*** Supplied records Section Begins ***
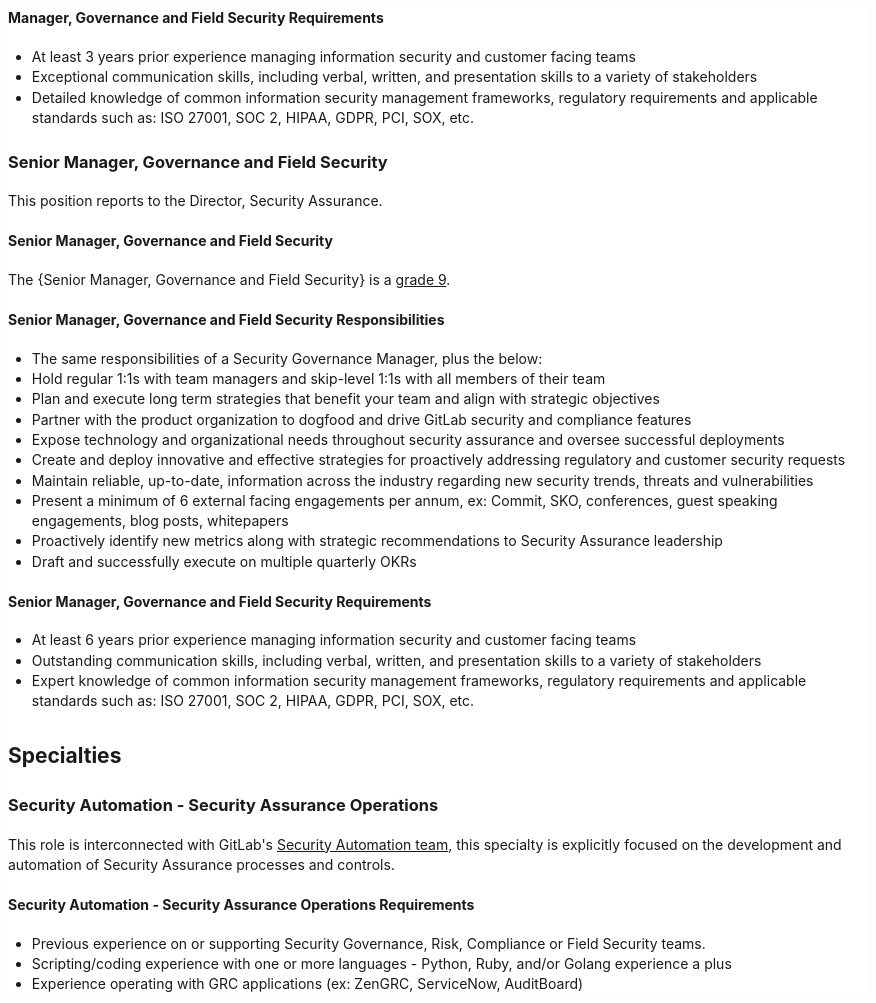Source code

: #### Manager, Governance and Field Security Requirements
* At least 3 years prior experience managing information security and customer facing teams
* Exceptional communication skills, including verbal, written, and presentation skills to a variety of stakeholders
* Detailed knowledge of common information security management frameworks, regulatory requirements and applicable standards such as: ISO 27001, SOC 2, HIPAA, GDPR, PCI, SOX, etc.

### Senior Manager, Governance and Field Security 
This position reports to the Director, Security Assurance.

#### Senior Manager, Governance and Field Security 
The {Senior Manager, Governance and Field Security} is a [grade 9](/handbook/total-rewards/compensation/compensation-calculator/#gitlab-job-grades).

#### Senior Manager, Governance and Field Security Responsibilities
* The same responsibilities of a Security Governance Manager, plus the below:
* Hold regular 1:1s with team managers and skip-level 1:1s with all members of their team
* Plan and execute long term strategies that benefit your team and align with strategic objectives
* Partner with the product organization to dogfood and drive GitLab security and compliance features
* Expose technology and organizational needs throughout security assurance and oversee successful deployments
* Create and deploy innovative and effective strategies for proactively addressing regulatory and customer security requests
* Maintain reliable, up-to-date, information across the industry regarding new security trends, threats and vulnerabilities
* Present a minimum of 6 external facing engagements per annum, ex: Commit, SKO, conferences, guest speaking engagements, blog posts, whitepapers
* Proactively identify new metrics along with strategic recommendations to Security Assurance leadership
* Draft and successfully execute on multiple quarterly OKRs
 
#### Senior Manager, Governance and Field Security Requirements
* At least 6 years prior experience managing information security and customer facing teams
* Outstanding communication skills, including verbal, written, and presentation skills to a variety of stakeholders
* Expert knowledge of common information security management frameworks, regulatory requirements and applicable standards such as: ISO 27001, SOC 2, HIPAA, GDPR, PCI, SOX, etc.

## Specialties
### Security Automation - Security Assurance Operations
This role is interconnected with GitLab's [Security Automation team](https://about.gitlab.com/job-families/engineering/security-engineer/#security-automation), this specialty is explicitly focused on the development and automation of Security Assurance processes and controls. 

#### Security Automation - Security Assurance Operations Requirements
* Previous experience on or supporting Security Governance, Risk, Compliance or Field Security teams.
* Scripting/coding experience with one or more languages - Python, Ruby, and/or Golang experience a plus
* Experience operating with GRC applications (ex: ZenGRC, ServiceNow, AuditBoard)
*** Supplied records Section Ends ***
### Work instruction
Please give back exactly the lines of the listing above that run from the one containing "blog posts, whitepapers" through the one containing "Security Assurance leadership", and only those.

### Output for this task
* Present a minimum of 6 external facing engagements per annum, ex: Commit, SKO, conferences, guest speaking engagements, blog posts, whitepapers
* Proactively identify new metrics along with strategic recommendations to Security Assurance leadership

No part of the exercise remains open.